When EGFR+ NSCLC transforms to small cell, clinicians often continue the TKI osimertinib alongside chemotherapy. This practice is largely based on expert consensus and the rationale of suppressing any remaining EGFR-driven clones, rather than on definitive clinical trial data showing a clear benefit.

Data from the ADAURA trial suggests that EGFR-mutated lung cancer patients with detectable ctDNA before starting adjuvant osimertinib are at very high risk of recurrence. This finding supports considering indefinite, lifelong osimertinib for this subgroup, deviating from the standard three-year duration.

The success of perioperative osimertinib means oncologists cannot choose the optimal strategy (targeted therapy vs. chemoimmunotherapy) for resectable lung cancer without first knowing the patient's EGFR, ALK, and PD-L1 status.
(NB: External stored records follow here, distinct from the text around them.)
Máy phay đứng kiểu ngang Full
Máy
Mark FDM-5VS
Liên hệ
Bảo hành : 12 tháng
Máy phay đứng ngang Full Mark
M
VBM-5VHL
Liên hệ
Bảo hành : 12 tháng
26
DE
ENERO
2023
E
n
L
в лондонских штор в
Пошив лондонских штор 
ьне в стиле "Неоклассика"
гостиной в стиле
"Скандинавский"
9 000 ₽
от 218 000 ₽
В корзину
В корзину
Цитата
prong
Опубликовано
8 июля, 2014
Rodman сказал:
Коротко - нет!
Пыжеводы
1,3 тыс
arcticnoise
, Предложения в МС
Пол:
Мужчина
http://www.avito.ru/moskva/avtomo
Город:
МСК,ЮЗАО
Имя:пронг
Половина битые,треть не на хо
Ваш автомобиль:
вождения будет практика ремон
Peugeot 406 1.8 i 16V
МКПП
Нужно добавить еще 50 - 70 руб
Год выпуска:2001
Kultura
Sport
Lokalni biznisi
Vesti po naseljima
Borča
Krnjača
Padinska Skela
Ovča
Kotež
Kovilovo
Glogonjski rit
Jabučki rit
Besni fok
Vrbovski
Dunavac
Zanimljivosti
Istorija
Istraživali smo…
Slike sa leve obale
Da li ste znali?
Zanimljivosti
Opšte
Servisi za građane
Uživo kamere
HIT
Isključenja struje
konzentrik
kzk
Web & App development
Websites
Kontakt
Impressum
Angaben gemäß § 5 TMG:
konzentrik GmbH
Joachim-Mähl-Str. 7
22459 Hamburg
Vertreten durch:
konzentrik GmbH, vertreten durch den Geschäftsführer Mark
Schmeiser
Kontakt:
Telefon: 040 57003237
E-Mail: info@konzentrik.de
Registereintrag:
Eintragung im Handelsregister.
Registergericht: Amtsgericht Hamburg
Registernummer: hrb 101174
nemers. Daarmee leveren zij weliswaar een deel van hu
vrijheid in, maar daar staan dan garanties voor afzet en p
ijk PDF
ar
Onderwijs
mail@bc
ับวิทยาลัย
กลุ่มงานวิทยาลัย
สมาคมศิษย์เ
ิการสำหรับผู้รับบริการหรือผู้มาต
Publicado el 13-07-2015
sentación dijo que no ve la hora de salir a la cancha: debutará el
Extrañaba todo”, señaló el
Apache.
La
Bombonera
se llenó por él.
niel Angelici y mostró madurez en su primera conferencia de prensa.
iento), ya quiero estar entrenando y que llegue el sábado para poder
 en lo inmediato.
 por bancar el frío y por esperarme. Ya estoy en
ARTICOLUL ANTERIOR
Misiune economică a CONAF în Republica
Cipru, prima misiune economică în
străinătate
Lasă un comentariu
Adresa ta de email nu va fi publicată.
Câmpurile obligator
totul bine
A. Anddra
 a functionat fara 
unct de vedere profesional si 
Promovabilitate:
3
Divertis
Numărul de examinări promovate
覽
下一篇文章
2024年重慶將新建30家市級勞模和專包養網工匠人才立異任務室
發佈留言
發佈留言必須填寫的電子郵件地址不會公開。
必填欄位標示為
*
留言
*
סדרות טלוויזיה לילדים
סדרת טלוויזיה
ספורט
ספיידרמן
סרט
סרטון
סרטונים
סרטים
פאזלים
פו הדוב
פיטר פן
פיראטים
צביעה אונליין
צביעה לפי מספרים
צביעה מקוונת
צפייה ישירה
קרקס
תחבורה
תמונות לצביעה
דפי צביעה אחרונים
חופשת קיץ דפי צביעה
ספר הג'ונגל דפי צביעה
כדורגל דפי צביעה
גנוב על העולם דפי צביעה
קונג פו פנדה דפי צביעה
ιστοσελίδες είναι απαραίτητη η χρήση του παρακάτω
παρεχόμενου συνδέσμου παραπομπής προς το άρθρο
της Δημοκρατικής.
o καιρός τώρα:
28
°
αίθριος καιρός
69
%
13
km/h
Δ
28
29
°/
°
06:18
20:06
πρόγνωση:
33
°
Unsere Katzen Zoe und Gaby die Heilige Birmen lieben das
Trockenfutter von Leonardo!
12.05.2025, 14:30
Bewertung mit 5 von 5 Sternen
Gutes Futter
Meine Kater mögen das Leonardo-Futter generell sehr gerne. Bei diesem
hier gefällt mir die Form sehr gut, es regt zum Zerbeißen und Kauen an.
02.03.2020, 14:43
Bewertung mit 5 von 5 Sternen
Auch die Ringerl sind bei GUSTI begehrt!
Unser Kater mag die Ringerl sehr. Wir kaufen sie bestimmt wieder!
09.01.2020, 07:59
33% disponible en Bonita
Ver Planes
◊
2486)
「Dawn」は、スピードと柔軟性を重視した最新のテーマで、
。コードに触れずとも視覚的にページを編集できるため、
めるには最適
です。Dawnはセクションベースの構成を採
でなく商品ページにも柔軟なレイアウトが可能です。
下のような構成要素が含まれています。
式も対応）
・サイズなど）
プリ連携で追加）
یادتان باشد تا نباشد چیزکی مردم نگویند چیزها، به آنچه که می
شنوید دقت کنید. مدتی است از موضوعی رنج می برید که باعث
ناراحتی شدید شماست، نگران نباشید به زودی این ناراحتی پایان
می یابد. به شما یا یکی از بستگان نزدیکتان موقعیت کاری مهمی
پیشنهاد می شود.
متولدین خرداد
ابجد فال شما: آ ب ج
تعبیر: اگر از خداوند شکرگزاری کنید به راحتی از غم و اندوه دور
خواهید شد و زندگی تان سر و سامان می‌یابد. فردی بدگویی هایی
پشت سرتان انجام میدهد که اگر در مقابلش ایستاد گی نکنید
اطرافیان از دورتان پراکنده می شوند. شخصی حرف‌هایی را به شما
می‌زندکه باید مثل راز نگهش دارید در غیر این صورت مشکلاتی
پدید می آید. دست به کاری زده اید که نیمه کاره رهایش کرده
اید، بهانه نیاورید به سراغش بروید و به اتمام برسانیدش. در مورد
This elevates biomarker profiling from a metastatic-setting tool to a critical first step in early-stage disease.

Unlike immunotherapy, neoadjuvant osimertinib yields poor pathologic complete response (pCR) rates. However, it significantly improves major pathologic response (MPR) and survival, suggesting pCR may be the wrong efficacy endpoint for cytostatic EGFR TKIs, which have a different mechanism of action than immunotherapy.

For patients with actionable mutations like EGFR or ALK, targeted therapy is the priority, regardless of PD-L1 score. Starting immunotherapy first in these patients can significantly increase the risk of developing severe pneumonitis (ILD) when they later switch to targeted therapy like osimertinib.

A sobering finding from the LAURA trial was its control arm. EGFR-mutant patients receiving standard "curative-intent" chemoradiation alone had extremely high and rapid relapse rates (PFS ~6 months), highlighting the inadequacy of this standard and underscoring the necessity of adding consolidation osimertinib.

For N2+ EGFR-mutant NSCLC, clinicians now face a choice. Combining neoadjuvant osimertinib with chemotherapy is potent and gets treatment done upfront, but osimertinib monotherapy is better tolerated, reducing the risk of toxicity that could prevent a patient from reaching their planned surgery.